# TASK TO COMPLETE
Word for word, restate the lines from the start of the data below through the line containing "SUM(quota_cost) FROM api_usage_log".

# SOURCE RECORDS
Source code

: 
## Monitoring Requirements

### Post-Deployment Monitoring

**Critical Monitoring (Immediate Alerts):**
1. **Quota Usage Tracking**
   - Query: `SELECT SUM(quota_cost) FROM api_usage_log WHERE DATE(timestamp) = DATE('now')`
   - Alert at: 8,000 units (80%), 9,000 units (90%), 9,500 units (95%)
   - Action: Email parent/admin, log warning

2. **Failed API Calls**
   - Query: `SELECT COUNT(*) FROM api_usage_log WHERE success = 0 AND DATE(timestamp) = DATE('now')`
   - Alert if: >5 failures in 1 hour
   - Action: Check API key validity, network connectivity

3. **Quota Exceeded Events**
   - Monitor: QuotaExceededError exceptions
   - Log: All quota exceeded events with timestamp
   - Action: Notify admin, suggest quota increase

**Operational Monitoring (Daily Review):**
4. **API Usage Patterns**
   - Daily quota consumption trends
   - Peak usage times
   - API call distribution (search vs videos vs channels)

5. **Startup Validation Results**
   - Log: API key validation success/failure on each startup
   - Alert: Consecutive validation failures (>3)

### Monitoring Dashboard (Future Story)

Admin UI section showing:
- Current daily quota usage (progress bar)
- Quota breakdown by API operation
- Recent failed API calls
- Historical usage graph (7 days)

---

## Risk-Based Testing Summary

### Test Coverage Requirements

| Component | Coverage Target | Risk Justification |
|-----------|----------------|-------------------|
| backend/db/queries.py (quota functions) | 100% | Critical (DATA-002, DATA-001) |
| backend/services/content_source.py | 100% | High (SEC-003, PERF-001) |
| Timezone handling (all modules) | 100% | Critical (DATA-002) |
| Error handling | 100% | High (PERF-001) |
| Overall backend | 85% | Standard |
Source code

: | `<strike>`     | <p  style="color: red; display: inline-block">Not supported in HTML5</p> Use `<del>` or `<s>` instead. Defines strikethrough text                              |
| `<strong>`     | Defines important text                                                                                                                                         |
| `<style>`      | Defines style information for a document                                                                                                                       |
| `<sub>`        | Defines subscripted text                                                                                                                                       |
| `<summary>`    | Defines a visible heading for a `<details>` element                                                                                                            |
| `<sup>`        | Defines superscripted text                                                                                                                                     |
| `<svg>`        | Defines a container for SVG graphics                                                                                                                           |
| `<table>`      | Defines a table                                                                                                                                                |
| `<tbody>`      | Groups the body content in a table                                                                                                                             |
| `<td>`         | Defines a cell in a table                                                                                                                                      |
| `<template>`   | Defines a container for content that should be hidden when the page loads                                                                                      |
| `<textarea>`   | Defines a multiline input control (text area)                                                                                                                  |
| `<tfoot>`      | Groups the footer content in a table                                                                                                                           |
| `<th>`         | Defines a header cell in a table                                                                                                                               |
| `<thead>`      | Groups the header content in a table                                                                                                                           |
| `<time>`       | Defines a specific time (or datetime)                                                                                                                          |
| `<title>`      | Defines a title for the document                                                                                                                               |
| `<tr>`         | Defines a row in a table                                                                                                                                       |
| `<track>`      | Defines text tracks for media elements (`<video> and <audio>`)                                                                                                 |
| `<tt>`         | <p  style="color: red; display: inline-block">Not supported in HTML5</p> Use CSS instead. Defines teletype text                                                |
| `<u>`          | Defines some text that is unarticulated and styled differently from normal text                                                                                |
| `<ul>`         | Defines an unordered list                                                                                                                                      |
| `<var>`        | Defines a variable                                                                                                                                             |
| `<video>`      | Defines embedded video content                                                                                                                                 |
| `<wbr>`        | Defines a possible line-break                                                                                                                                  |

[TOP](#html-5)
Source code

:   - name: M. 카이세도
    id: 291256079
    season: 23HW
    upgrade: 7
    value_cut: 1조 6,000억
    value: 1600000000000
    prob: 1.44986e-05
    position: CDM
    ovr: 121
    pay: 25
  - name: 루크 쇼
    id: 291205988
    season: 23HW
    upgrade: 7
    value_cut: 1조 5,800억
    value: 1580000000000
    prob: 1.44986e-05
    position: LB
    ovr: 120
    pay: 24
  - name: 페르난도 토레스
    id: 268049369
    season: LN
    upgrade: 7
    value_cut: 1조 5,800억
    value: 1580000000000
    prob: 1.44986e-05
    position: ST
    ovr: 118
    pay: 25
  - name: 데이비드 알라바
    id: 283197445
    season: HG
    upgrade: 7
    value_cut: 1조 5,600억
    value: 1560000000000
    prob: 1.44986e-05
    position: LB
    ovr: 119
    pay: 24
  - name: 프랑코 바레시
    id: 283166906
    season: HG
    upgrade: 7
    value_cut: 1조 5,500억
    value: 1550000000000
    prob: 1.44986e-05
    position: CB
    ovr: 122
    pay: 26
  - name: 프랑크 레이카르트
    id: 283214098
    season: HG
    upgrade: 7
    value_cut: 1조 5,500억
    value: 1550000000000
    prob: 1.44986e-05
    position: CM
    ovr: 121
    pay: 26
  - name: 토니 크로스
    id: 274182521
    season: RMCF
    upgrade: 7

# RESULT FOR THIS EXERCISE
Source code

: 
## Monitoring Requirements

### Post-Deployment Monitoring

**Critical Monitoring (Immediate Alerts):**
1. **Quota Usage Tracking**
   - Query: `SELECT SUM(quota_cost) FROM api_usage_log WHERE DATE(timestamp) = DATE('now')`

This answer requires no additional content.